Problem requirements —
Render every line of the items below as a single numbered list, leaving out any blank lines.

───── Records supplied ─────

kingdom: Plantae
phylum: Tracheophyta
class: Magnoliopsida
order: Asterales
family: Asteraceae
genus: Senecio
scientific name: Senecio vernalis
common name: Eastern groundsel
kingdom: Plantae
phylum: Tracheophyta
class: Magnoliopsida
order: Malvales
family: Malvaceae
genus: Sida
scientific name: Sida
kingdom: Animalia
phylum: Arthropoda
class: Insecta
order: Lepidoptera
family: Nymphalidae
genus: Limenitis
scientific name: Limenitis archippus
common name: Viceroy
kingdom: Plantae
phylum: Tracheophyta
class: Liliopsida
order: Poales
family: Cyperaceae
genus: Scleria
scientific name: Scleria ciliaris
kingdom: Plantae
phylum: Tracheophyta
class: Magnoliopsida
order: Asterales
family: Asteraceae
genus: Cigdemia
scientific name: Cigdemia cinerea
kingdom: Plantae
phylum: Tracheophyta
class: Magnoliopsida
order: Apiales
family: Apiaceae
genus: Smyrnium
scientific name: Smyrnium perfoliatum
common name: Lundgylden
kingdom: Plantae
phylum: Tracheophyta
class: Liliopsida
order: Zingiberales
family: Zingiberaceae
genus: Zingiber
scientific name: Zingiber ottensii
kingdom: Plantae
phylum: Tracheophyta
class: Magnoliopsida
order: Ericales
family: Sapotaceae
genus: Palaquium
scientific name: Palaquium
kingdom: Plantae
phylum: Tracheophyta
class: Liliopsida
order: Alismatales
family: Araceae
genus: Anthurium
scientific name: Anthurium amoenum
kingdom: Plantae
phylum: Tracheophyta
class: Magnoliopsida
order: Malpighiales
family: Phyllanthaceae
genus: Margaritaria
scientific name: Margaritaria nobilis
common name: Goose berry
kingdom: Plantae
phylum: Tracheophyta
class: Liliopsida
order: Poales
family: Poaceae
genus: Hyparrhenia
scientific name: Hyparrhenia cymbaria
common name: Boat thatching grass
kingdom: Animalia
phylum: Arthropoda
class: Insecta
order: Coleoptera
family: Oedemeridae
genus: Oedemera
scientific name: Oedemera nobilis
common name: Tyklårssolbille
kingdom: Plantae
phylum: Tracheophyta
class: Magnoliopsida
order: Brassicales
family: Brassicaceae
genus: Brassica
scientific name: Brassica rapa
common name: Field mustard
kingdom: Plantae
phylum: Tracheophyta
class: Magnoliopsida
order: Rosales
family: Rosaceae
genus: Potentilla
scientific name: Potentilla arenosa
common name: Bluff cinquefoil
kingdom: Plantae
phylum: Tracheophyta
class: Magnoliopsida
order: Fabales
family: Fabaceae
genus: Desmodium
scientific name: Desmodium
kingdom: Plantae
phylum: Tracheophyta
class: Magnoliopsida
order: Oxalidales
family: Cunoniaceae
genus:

─────

Result below —
1. kingdom: Plantae
2. phylum: Tracheophyta
3. class: Magnoliopsida
4. order: Asterales
5. family: Asteraceae
6. genus: Senecio
7. scientific name: Senecio vernalis
8. common name: Eastern groundsel
9. kingdom: Plantae
10. phylum: Tracheophyta
11. class: Magnoliopsida
12. order: Malvales
13. family: Malvaceae
14. genus: Sida
15. scientific name: Sida
16. kingdom: Animalia
17. phylum: Arthropoda
18. class: Insecta
19. order: Lepidoptera
20. family: Nymphalidae
21. genus: Limenitis
22. scientific name: Limenitis archippus
23. common name: Viceroy
24. kingdom: Plantae
25. phylum: Tracheophyta
26. class: Liliopsida
27. order: Poales
28. family: Cyperaceae
29. genus: Scleria
30. scientific name: Scleria ciliaris
31. kingdom: Plantae
32. phylum: Tracheophyta
33. class: Magnoliopsida
34. order: Asterales
35. family: Asteraceae
36. genus: Cigdemia
37. scientific name: Cigdemia cinerea
38. kingdom: Plantae
39. phylum: Tracheophyta
40. class: Magnoliopsida
41. order: Apiales
42. family: Apiaceae
43. genus: Smyrnium
44. scientific name: Smyrnium perfoliatum
45. common name: Lundgylden
46. kingdom: Plantae
47. phylum: Tracheophyta
48. class: Liliopsida
49. order: Zingiberales
50. family: Zingiberaceae
51. genus: Zingiber
52. scientific name: Zingiber ottensii
53. kingdom: Plantae
54. phylum: Tracheophyta
55. class: Magnoliopsida
56. order: Ericales
57. family: Sapotaceae
58. genus: Palaquium
59. scientific name: Palaquium
60. kingdom: Plantae
61. phylum: Tracheophyta
62. class: Liliopsida
63. order: Alismatales
64. family: Araceae
65. genus: Anthurium
66. scientific name: Anthurium amoenum
67. kingdom: Plantae
68. phylum: Tracheophyta
69. class: Magnoliopsida
70. order: Malpighiales
71. family: Phyllanthaceae
72. genus: Margaritaria
73. scientific name: Margaritaria nobilis
74. common name: Goose berry
75. kingdom: Plantae
76. phylum: Tracheophyta
77. class: Liliopsida
78. order: Poales
79. family: Poaceae
80. genus: Hyparrhenia
81. scientific name: Hyparrhenia cymbaria
82. common name: Boat thatching grass
83. kingdom: Animalia
84. phylum: Arthropoda
85. class: Insecta
86. order: Coleoptera
87. family: Oedemeridae
88. genus: Oedemera
89. scientific name: Oedemera nobilis
90. common name: Tyklårssolbille
91. kingdom: Plantae
92. phylum: Tracheophyta
93. class: Magnoliopsida
94. order: Brassicales
95. family: Brassicaceae
96. genus: Brassica
97. scientific name: Brassica rapa
98. common name: Field mustard
99. kingdom: Plantae
100. phylum: Tracheophyta
101. class: Magnoliopsida
102. order: Rosales
103. family: Rosaceae
104. genus: Potentilla
105. scientific name: Potentilla arenosa
106. common name: Bluff cinquefoil
107. kingdom: Plantae
108. phylum: Tracheophyta
109. class: Magnoliopsida
110. order: Fabales
111. family: Fabaceae
112. genus: Desmodium
113. scientific name: Desmodium
114. kingdom: Plantae
115. phylum: Tracheophyta
116. class: Magnoliopsida
117. order: Oxalidales
118. family: Cunoniaceae
119. genus:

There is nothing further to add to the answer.